Benoit Mandelbrot: How Fractals Can Explain What’s Wrong with Wall Street

December 1, 2009 No Comments

Brief Excerpt (Via SciAm)

The geometry that describes the shape of coastlines and the patterns of galaxies also elucidates how stock prices soar and plummet

Click Here To Read: Benoit Mandelbrot – How Fractals Can Explain What’s Wrong With Wall St

Introduction (Via SciAm)

Individual investors and professional stock and currency traders know better than ever that prices quoted in any financial market often change with heart-stopping swiftness. Fortunes are made and lost in sudden bursts of activity when the market seems to speed up and the volatility soars. Last September, for instance, the stock for Alcatel, a French telecommunications equipment manufacturer, dropped about 40 percent one day and fell another 6 percent over the next few days. In a reversal, the stock shot up 10 percent on the fourth day.

The classical financial models used for most of this century predict that such precipitous events should never happen. A cornerstone of finance is modern portfolio theory, which tries to maximize returns for a given level of risk. The mathematics underlying portfolio theory handles extreme situations with benign neglect: it regards large market shifts as too unlikely to matter or as impossible to take into account. It is true that portfolio theory may account for what occurs 95 percent of the time in the market. But the picture it presents does not reflect reality, if one agrees that major events are part of the remaining 5 percent. An inescapable analogy is that of a sailor at sea. If the weather is moderate 95 percent of the time, can the mariner afford to ignore the possibility of a typhoon?

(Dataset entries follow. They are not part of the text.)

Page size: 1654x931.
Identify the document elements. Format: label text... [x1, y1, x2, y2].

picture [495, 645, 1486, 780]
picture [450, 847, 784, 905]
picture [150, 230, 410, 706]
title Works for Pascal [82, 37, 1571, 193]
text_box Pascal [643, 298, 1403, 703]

According to portfolio theory, the probability of these large fluctuations would be a few millionths of a millionth of a millionth of a millionth. (The fluctuations are greater than 10 standard deviations.) But in fact, one observes spikes on a regular basis—as often as every month—and their probability amounts to a few hundredths. Granted, the bell curve is often described as normal—or, more precisely, as the normal distribution. But should financial markets then be described as abnormal? Of course not—they are what they are, and it is portfolio theory that is flawed.

Modern portfolio theory poses a danger to those who believe in it too strongly and is a powerful challenge for the theoretician. Though sometimes acknowledging faults in the present body of thinking, its adherents suggest that no other premises can be handled through mathematical modeling. This contention leads to the question of whether a rigorous quantitative description of at least some features of major financial upheavals can be developed. The bearish answer is that large market swings are anomalies, individual “acts of God” that present no conceivable regularity. Revisionists correct the questionable premises of modern portfolio theory through small fixes that lack any guiding principle and do not improve matters sufficiently. My own work—carried out over many years— takes a very different and decidedly bullish position.

Additional Excerpt (Via Scientific American)

A fractal is a geometric shape that can be separated into parts, each of which is a reduced-scale version of the whole. In finance, this concept is not a rootless abstraction but a theoretical reformulation of a down-to-earth bit of market folklore— namely, that movements of a stock or currency all look alike when a market chart is enlarged or reduced so that it fits the same time and price scale. An observer then cannot tell which of the data concern prices that change from week to week, day to day or hour to hour. This quality defines the charts as fractal curves and makes available many powerful tools of mathematical and computer analysis.

A more specific technical term for the resemblance between the parts and the whole is self-affinity. This property is related to the better-known concept of fractals called selfsimilarity, in which every feature of a picture is reduced or blown up by the same ratio—a process familiar to anyone who has ever ordered a photographic enlargement. Financial market charts, however, are far from being self-similar. In a detail of a graphic in which the features are higher than they are wide—as are the individual up-and-down price ticks of a stock—the transformation from the whole to a part must reduce the horizontal axis more than the vertical one. For a price chart, this transformation must shrink the timescale (the horizontal axis) more than the price scale (the vertical axis). The geometric relation of the whole to its parts is said to be one of self-affinity.